First of all, I'm so sorry that you're going through this. Secondly, while he is 'evaluting his life and what he wants', he thinks you are his backup plan. Don't be that for anyone!  My arrogant SOB ExH tried to pull that same crap on me, all the while denying that he had an A. They never tell you just how far it has gone with the AP because they are afraid that will ruin their backup plan if you find out everything.  Fast forward, I told him I was NOT his backup plan, WTH did he think he was to solely decide the state of our marriage and family? I told him get himself together, find a way to make me believe that he didn't have an A if he truly didn't, start acting like the married man and father he was, or I'd be filing for divorce.  He didn't do any of that and on the date I told him I'd be going to the attorney, I did and filed.

The 180 List is good for giving you backbone but don't mistakenly think it is going to automatically make him see the light and come repenting, confessing his sorrow and his love for you. I have been on these boards a long time and don't know one instance where it had that effect. Its for empowering YOU, helping YOU distance yourself from the insanity of it all.

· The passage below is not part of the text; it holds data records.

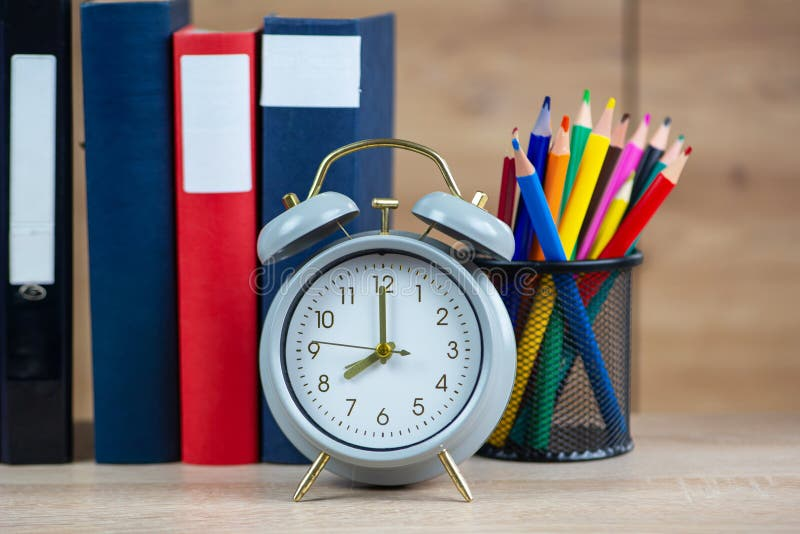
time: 7:59
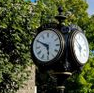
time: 5:49
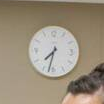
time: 7:32
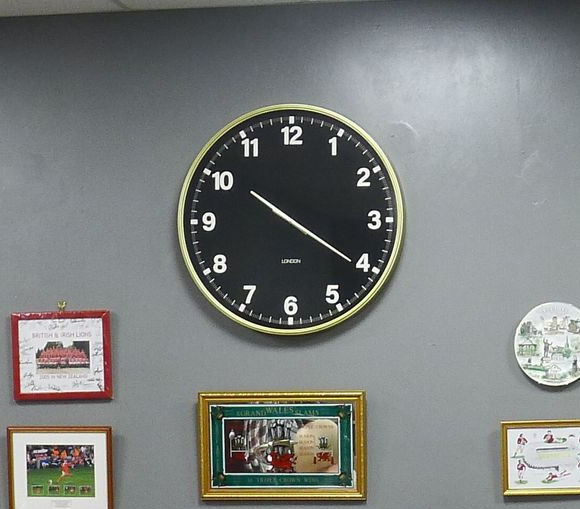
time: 10:20
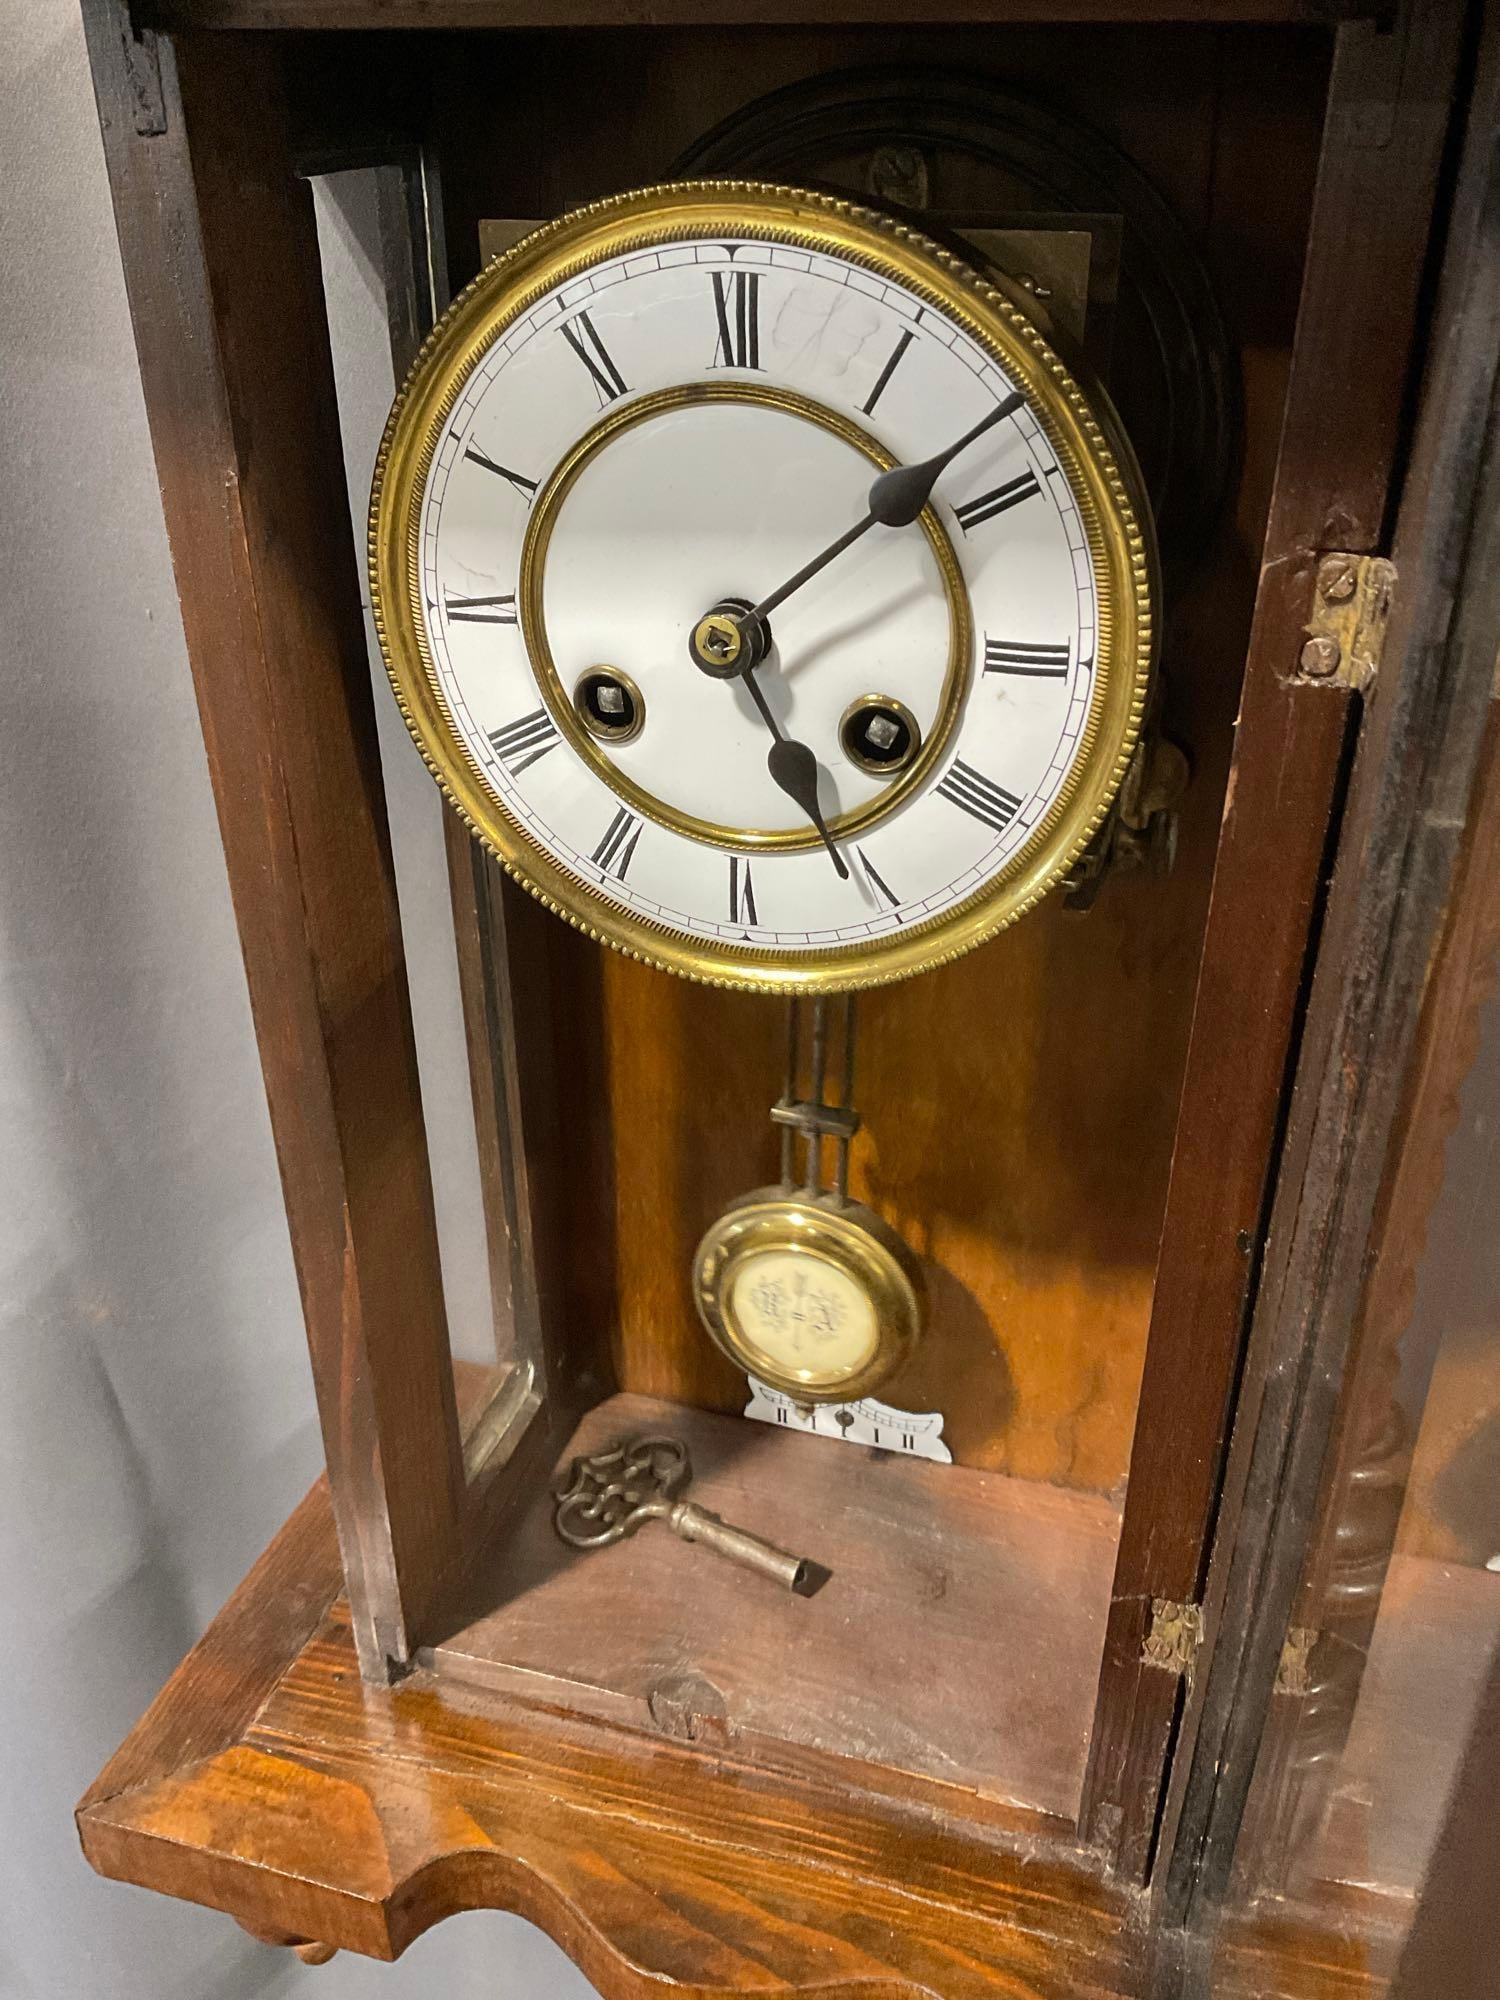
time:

You do have money; half of everything in any account you have is YOURS. You have every right to go right now and withdraw that money or if they are joint accounts, take his name off. And I highly recommend you do that ASAP before he does!  And don't think he won't; they don't have a brain in their head when they are in the affair fog. Talk to an attorney to find out where you stand in regards to alimony, child support, etc. Honey, he's not there for your DD now and if he's contemplating or has had an A, he's NOT a good father or husband.  Save yourself more pain down the road and send him packing. The trust is gone, he's not willing to go to counseling, sorry but right now, its a done deal.